彼の顔には、戦いの傷跡が無数にあるが、その瞳はかつての下層区の監獄で出会った時よりも、ずっと澄んでいた。
「ええ。ひとまずは」
「『ひとまず』か。……相変わらず、不穏だな」
「ンフフ♪」
「ハハハ」
乾いた笑いのあと、彼はふらりとよろめき、私の肩に頭を預けてきた。
その重みが今は何よりも愛おしく、誇らしかった。
「イグナート。貴方の魂は……大丈夫なの?」
「……さあな。イカれた堕天使の言葉通りなら、大丈夫なんだろう。まあ、半分くらいは日記の向こう側に置いてきた気分だが。……だが不思議と体は軽いんだ。君に名前を呼ばれるたびに、削れた場所が埋まっていくような気がしていた」
彼はそう言って、私の手を握った。
大きな、節くれ立った、温かい手。
私は足元の日記の残骸を見た。
もし私が、大公と同じように「未来を支配すること」に執着し続けていたら、私はいつか、あの大公のようにされていただろう。
私は窓際へと歩み寄る。
東の空が、白み始めていた。
夜明けの光が、王都を照らしていく。
そこには、かつての未来には存在しなかった、全く新しい「今日」が広がっているようだった。

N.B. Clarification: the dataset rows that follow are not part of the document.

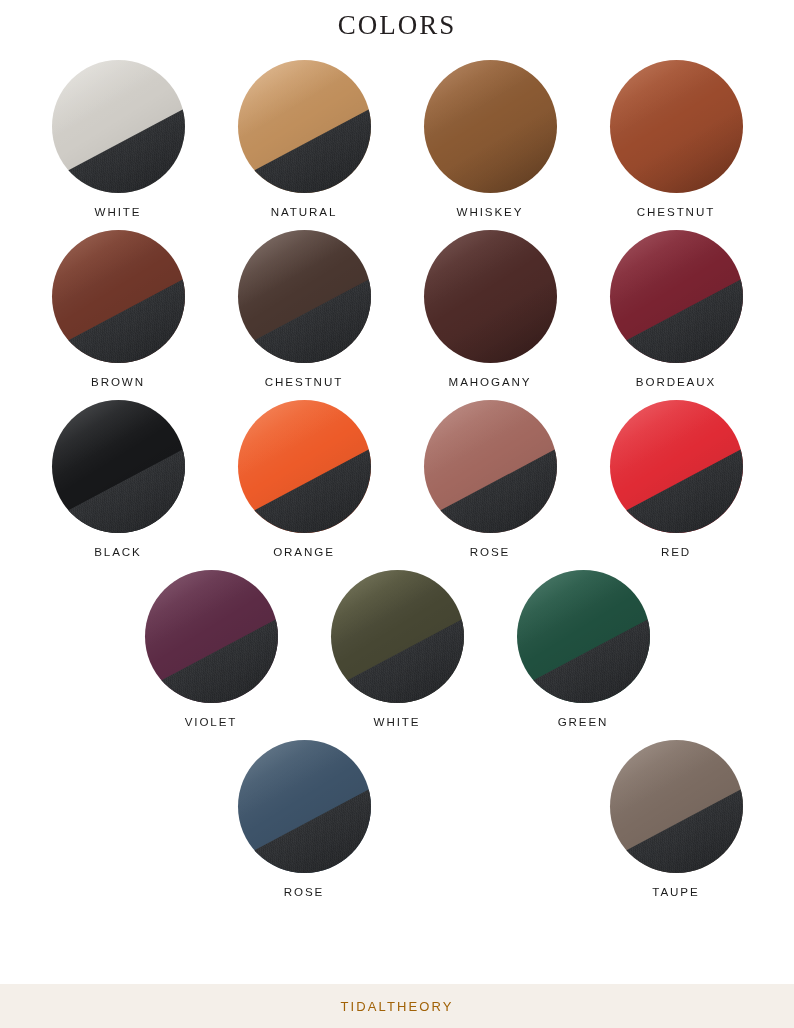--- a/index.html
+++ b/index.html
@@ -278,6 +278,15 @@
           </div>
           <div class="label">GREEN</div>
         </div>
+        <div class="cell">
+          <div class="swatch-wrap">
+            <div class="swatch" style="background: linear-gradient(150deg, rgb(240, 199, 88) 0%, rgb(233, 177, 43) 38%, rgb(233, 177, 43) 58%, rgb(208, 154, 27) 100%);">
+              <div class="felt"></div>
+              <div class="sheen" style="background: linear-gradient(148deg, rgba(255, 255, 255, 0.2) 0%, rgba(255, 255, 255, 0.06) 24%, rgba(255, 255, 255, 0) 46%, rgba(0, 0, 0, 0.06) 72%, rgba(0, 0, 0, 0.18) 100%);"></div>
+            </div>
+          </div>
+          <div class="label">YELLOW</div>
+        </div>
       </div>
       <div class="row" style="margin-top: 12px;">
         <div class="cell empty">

「……ねえ、イグナート。一つ、書いていない未来があるの」
「物騒な言い方だな。それで、なんだ? まだ誰か殺したい奴でもいるのか」
「いいえ。……私たちが、この後どこへ行って、何を食べて、どんな風に笑うのか。それだけは、今まで日記には書いてこなかったわ」
かつては運命そのものだった日記は、今はただの砂の塊として、朝焼けに照らされ、そして燃えるような光の中に溶けて消えていった。
「……ンフフ、それはいいな」
イグナートが私の腰を引き寄せた。
「俺も、不確かな未来の方が好みだ。……特に、君が側にいてくれるのなら」
彼は私に、誓いのような、柔らかいキスを落とした。
没落令嬢としての運命は、もうどこにもない。
ここにいるのは、自分の足で立ち、自分の愛する者と共に、名もなき未来へと歩き出す一人の女性だ。
断頭台の残響は、もう聞こえない。
聞こえるのは、新しい一歩を踏み出す、私たちの足音だけ。
「さあ、行きましょう。……お腹が空いたわ。最高に美味しい朝食を食べにいきましょう!」
私は彼の手を強く握り返し、自由な未来へと歩き出した。